Using data on 82,062 patient visits for strep throat provided by MinuteClinic, CVS Caremark's retail health clinic business, in nine markets across six states, the researchers modeled the accuracy of Centor scores alone versus scores adjusted using a biosurveillance statistic of their own design called recent local proportion positive (RLPP) to account for strep throat incidence in those markets. RLPP relates the number of patients positive for a disease in a particular area to the number tested in that area over a certain time period, in this case a 14-day window.

"It would make sense that if group A strep is present in a population, a patient going to the doctor at that time for a sore throat would be more likely to actually have strep throat," Mandl explains. "That was our baseline assumption."

The analysis revealed that an awareness of local incidence could significantly impact a patient's chance of having strep throat and, as a result, diagnosis and treatment. Extrapolating to the 10.5 million patient visits for strep throat that occur in the U.S. every year, Fine and Mandl estimated that an additional 166,616 patients could be spared unnecessary antibiotic treatment, while 62,537 previously missed patients would be correctly diagnosed as positive.

Andrew Sussman, MD, president of MinuteClinic and senior vice president/associate chief medical officer of CVS Caremark, notes, "Sharing de-identified summary information about our patient's illnesses with health care leaders is one way we work within the healthcare system to improve the quality of care. We were pleased to participate in this important study with researchers from Children's Hospital Boston recommending ways to improve how all providers may test and diagnose for illnesses like strep throat in the future. The work demonstrates how our clinics collaborate with other health care providers to improve individual patient care by accessing aggregate patient data and integrating efforts."

The strep throat results add to the growing body of literature supporting the case to incorporate biosurveillance into the diagnostic process. Previously, Mandl and Fine found that accounting for local incidence increases diagnostic accuracy for meningitis, pertussis, and Lyme disease. They also demonstrated that epidemiologic context is actually a better predictor of whether an infant has pertussis than the presence or absence of any disease symptom except for cyanosis.
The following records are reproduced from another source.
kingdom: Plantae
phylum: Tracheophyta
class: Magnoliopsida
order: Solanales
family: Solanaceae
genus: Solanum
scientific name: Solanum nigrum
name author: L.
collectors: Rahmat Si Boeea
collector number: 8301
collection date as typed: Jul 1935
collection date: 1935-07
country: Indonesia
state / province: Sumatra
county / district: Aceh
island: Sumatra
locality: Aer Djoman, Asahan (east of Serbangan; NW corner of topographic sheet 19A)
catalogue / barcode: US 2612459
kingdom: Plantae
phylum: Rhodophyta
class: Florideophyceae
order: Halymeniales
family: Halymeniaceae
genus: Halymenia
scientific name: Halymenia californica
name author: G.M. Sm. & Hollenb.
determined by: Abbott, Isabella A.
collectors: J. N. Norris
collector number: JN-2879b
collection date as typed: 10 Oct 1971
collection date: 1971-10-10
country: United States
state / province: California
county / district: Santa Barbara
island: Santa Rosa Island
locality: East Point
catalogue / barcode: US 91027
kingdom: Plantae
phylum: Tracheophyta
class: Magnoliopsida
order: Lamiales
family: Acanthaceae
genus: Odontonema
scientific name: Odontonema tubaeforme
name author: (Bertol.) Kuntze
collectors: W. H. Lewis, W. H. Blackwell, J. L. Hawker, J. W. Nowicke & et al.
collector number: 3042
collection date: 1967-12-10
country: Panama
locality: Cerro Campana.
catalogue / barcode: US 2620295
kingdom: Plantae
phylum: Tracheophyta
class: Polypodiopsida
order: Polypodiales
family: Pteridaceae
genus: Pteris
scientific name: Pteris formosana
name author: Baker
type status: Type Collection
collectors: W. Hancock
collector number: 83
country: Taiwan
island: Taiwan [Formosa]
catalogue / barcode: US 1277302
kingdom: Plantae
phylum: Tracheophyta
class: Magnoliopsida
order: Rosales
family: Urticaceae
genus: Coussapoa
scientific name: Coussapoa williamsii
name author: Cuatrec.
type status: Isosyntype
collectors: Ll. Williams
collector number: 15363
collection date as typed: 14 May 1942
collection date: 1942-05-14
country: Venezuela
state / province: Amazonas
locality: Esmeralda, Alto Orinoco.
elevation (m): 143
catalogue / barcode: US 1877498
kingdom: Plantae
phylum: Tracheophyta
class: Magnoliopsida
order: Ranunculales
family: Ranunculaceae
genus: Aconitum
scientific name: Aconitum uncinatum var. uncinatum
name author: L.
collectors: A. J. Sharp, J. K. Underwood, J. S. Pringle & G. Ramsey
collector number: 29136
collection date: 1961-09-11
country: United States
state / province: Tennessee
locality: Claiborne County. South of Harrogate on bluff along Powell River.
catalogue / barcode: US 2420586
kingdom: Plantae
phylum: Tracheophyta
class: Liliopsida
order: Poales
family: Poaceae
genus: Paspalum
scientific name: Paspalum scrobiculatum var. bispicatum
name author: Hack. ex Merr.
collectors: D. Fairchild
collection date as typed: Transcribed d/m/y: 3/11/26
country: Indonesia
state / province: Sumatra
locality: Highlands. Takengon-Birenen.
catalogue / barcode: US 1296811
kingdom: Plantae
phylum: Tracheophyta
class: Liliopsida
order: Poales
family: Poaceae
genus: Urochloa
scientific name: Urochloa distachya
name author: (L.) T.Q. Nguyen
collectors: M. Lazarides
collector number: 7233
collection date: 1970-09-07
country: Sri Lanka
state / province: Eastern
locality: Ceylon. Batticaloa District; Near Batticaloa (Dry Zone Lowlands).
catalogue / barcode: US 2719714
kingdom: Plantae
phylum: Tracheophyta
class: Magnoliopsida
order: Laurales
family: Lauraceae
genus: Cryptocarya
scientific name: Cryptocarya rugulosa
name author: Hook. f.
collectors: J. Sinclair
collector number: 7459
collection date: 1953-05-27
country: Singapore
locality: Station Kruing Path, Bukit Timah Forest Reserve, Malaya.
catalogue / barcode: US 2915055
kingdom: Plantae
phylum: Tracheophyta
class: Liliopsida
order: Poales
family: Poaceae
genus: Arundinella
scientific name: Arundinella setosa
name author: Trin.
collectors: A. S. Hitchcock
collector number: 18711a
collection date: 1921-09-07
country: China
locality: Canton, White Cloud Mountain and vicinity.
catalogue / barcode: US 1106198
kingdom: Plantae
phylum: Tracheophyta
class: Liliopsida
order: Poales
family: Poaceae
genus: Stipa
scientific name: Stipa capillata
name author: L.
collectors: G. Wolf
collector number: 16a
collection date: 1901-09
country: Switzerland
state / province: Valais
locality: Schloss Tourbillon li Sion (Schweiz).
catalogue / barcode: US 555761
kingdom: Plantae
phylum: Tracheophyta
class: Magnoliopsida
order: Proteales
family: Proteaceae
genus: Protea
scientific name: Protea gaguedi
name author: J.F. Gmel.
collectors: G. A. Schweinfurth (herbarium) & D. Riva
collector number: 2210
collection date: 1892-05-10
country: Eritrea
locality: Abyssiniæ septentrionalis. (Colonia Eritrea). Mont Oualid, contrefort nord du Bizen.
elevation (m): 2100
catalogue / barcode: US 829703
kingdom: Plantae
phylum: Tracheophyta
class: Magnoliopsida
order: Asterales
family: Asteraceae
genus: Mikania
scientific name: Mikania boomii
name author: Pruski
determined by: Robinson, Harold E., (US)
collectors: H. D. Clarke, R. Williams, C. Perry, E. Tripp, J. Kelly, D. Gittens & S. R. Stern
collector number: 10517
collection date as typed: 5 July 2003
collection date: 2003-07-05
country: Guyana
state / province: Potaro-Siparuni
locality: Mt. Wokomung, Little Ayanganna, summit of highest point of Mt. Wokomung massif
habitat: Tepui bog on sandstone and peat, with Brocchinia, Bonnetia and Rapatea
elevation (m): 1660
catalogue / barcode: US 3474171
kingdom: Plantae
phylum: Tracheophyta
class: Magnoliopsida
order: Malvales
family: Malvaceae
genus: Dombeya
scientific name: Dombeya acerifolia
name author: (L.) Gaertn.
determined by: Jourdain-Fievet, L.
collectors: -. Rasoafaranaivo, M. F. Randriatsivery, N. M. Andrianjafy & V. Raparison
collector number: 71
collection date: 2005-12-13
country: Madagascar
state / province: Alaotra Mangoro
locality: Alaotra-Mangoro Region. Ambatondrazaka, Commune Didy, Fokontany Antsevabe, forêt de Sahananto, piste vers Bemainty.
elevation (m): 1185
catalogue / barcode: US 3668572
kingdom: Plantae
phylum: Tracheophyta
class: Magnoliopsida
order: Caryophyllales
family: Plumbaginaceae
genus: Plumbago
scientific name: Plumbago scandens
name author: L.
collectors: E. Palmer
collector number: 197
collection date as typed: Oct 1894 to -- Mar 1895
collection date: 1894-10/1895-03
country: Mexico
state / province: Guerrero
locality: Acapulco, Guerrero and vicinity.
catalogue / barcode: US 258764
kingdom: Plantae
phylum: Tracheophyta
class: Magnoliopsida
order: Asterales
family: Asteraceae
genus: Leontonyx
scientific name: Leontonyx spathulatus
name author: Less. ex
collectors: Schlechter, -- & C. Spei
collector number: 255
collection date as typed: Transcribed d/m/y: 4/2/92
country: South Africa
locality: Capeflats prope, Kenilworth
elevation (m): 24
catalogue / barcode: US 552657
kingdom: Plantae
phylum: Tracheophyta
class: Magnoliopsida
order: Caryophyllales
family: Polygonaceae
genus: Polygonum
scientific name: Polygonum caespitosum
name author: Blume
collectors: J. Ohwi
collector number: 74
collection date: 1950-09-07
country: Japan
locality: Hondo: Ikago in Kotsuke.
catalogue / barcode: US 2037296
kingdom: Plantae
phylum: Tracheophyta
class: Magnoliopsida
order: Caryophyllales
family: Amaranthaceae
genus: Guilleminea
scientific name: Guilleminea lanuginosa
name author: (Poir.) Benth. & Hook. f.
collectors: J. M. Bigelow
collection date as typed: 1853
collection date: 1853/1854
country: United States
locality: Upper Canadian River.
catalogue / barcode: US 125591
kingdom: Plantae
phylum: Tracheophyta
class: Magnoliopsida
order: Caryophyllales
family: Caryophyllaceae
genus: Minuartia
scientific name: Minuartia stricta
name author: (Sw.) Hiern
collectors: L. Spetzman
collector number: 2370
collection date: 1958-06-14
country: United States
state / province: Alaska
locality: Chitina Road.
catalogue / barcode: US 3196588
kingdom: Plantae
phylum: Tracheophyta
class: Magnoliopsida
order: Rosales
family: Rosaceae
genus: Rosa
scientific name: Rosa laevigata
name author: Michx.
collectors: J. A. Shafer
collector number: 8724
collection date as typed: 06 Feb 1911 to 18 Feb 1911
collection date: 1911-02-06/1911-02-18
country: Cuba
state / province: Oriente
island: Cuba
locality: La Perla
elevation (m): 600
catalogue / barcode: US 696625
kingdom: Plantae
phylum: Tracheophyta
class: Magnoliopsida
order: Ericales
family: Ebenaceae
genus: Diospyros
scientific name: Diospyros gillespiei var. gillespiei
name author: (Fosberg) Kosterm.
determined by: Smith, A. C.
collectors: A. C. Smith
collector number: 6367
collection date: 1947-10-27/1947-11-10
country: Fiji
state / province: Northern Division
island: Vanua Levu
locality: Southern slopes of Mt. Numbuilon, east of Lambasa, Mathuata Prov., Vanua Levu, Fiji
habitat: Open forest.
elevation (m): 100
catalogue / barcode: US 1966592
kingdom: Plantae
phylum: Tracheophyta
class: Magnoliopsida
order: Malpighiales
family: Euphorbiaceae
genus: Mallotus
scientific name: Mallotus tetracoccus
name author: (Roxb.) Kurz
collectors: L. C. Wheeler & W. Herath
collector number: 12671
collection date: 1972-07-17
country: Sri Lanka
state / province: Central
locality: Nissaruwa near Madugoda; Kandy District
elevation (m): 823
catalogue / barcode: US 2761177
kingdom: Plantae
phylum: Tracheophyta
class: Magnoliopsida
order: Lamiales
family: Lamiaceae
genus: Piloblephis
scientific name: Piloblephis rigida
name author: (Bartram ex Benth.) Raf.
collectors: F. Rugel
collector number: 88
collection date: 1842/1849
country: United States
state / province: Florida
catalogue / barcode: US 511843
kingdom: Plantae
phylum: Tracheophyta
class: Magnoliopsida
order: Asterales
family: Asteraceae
"We're creating a blueprint for feeding population-level data into the clinic that we hope will help bring tighter integration between public health surveillance and clinical care," says Mandl. "Over time, the broad adoption of tools like electronic medical records will make it much easier to gather this kind of epidemiologic information and disseminate it to clinicians as a way of supplementing their diagnostic toolkit."

The study was supported by the CDC and the National Library of Medicine.